At the same time, I was already familiar with Wynwood before the walls went up due to going on solo expeditions looking for record stores to dig in. Before the art walks, the galleries, the murals, the hipsters, and the food trucks, this was a run-down depressed inner city ghetto. I noticed that aside from Zulu meetings and Hoodstock, few hip hop heads would come here, and what for? I’m not going to front like I was some fearless pioneer—truthfully, I had no idea that I wasn’t supposed to go there! I was looking up record stores in the yellow pages, driving all over town to dig in the crates: Blue Note, Uncle Sam’s, Raw Records and Tapes, and other long gone, defunct vinyl spots in Liberty City, Opa-Locka, and Hialeah. This was my Miami, my hip hop, my life. And it was time to document it all.

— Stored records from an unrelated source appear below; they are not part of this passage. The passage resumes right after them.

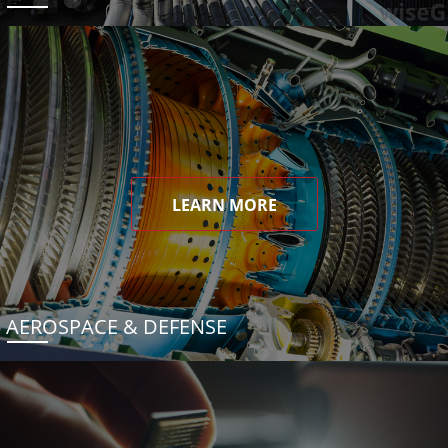
LEARN MORE
AEROSPACE & DEFENSE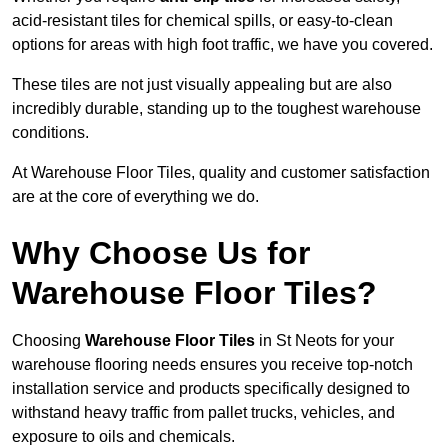
acid-resistant tiles for chemical spills, or easy-to-clean
options for areas with high foot traffic, we have you covered.
These tiles are not just visually appealing but are also
incredibly durable, standing up to the toughest warehouse
conditions.
At Warehouse Floor Tiles, quality and customer satisfaction
are at the core of everything we do.
Why Choose Us for
Warehouse Floor Tiles?
Choosing
Warehouse Floor Tiles
in St Neots for your
warehouse flooring needs ensures you receive top-notch
installation service and products specifically designed to
withstand heavy traffic from pallet trucks, vehicles, and
exposure to oils and chemicals.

Hip Hop Queens crew getting down—Miami 1995
Kickin’ it with the Hip Hop Queens at Southwest High School—Miami 1995
Hip Hop Queens crew representing—Miami 1995
Working hard or hardly working at Spec’s Music in South Beach (RIP
Dinner break from hosting duties on Miami-Dade College’s radio station WKCR 1600 AM
With the homies Tino and Shareef kickin’ it at MDCC’s radio station
PART 1: The Golden Age
As 1995 progressed, I was schooling the younger heads at my complex on blunt smoking and graffiti writing. After meeting and becoming friends with a member of the Universal Zulu Nation at MDCC, I began regularly attending meetings in Wynwood. The Miami Chapter had been founded in 1993, and in two years, membership had expanded via show promotion and radio shoutouts. I had heard the Zulu references on records by A Tribe Called Quest and the Jungle Brothers before, so my interest was piqued by the fact that dope artists were affiliated with it.
As ‘95 (Year of the Wu-Tang) morphed into ‘96 (Year of the Outkast), hip hop was in its Golden Age, and so was Miami. The national hip hop media ignored us except to poke fun at Miami Bass and at the 2 Live Crew. Although some of my fellow heads dismissed the bass sound as booty shit, I was into it since the days of the Poison Clan, DJ Laz, and The Bass That Ate Miami (the documentary of the same name is highly recommended).